How does this happen? How does a dog come to loose interest in it's own independent direction or in the direction which, as a member of a "dog family," is expected to keep? This is how it is done: At birth, the puppy is separated almost at once from all other dogs - from its brothers and sisters, from its family. It is then placed into a pen where there are nothing but sheep, including young lambs who are nursing. In its normal drive to satisfy hunger, it seeks out a ewe and tries to nurse from her, along with the other lambs. When it is successful, it continues, and is raised with sheeps and lambs until until it is sufficiently developed to be trained. Notice here that it continues to look like a dog as well. It will leave the track of a dog and have the speed and stregnth of a dog. Yet, while it has the intelligence of a dog it will develope the mind of a sheep!  Once that happens, it no longer acts like, or in the interest of itself as a dog, or in the interest of other dogs. Notice also that this dog has mastered the "basic skills," from its master's point of view. It would have passed very high on the "D.A.T." "Dog Aptitude Test." Moreover, it will see its own brothers and sisters as "the enemy" since this dog does not know them as brothers or sisters.
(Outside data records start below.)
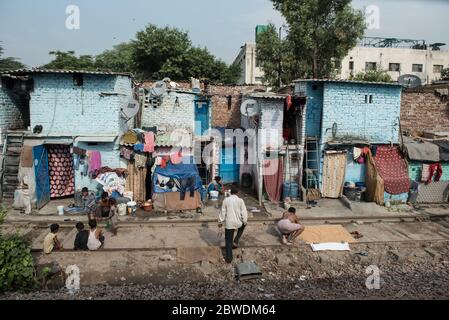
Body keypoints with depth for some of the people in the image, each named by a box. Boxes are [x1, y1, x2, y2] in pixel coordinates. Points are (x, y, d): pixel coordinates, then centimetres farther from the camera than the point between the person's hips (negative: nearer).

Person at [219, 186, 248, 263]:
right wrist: (245, 221, 11)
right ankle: (236, 241, 25)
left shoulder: (226, 200, -6)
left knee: (228, 240, 11)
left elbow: (223, 212, -2)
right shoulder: (240, 200, -9)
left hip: (229, 223, 0)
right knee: (242, 225, 35)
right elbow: (244, 212, -4)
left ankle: (229, 258, 15)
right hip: (238, 222, 0)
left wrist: (220, 221, 10)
What does this story teach? For the dog's master to work his will with the dog, he establishes a training, not an eductional process that had certain key features in it:

!. The dog was separated from its family and group at an early age.
2. It was continually isolated from them during its learning years.
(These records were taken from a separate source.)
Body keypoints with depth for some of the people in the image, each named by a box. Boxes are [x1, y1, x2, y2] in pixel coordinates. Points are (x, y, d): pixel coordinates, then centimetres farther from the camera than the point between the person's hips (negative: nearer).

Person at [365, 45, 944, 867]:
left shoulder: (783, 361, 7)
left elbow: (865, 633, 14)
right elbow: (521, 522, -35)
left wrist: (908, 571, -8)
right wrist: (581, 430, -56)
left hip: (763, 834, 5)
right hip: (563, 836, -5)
3. It was placed into a sheep's (alien) environment.
4. It was fed a sheeps (alien) diet.
5. It was given a "special education"
6. It was totally dependent upon the master and never allowed to hunt for itself.
7. All the decisions about its training were made outside of the family and without its consultation.
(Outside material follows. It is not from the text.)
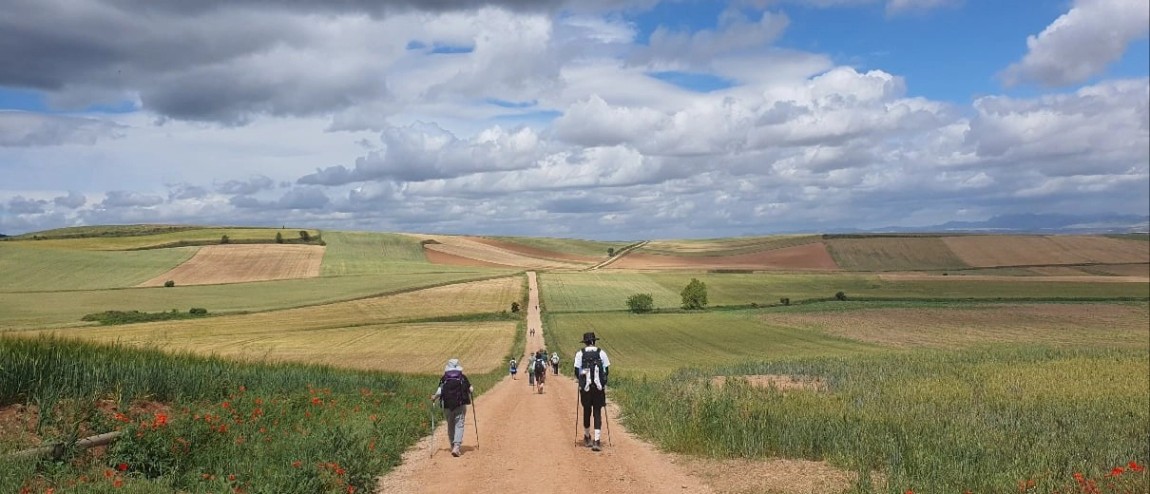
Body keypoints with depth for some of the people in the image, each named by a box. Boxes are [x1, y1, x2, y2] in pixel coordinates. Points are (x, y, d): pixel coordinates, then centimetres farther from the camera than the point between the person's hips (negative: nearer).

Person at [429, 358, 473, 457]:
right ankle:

Now one can see what must have happened to the dog so that it will dedicate its life to the service of others while seeing his own family as the enemy. Because of separation, it lost its people's collective memory or history. Without memory or history, neither the present nor the future can be interpreted. This is the first step towards developing dependency. The dog becomes totally dependent on the knowledge and interpretations of others. Because of isolation from its "people," it can not learn the normal survival rules and agenda for dogs. It can not learn from the experiences of other dogs nor test its sense of reality with theirs. It even loses opportunity to learn dog "language" so that it can "ask the questions" later on.

Because it grows up in a sheep's environment, it begins to live in a world of illusions, seeing itself as a sheep. Because it is nurtured on an alien diet, it comes to crave that diet and to depend upon those who could provide it, since it can not produce the diet for itself. Because of its "special education" it accepts training and confuses it with education (critical awareness). Because it is dependent, it can never challenge the master or "bite the hand that feeds it." Because none of the decisions about its training or education can be made by its parents, family, or community, and because it can only agree or disagree with what is provided, it becomes a living, breathing, highly skilled, and quite intelligent, robot. But to all outward appearances, few would ever know.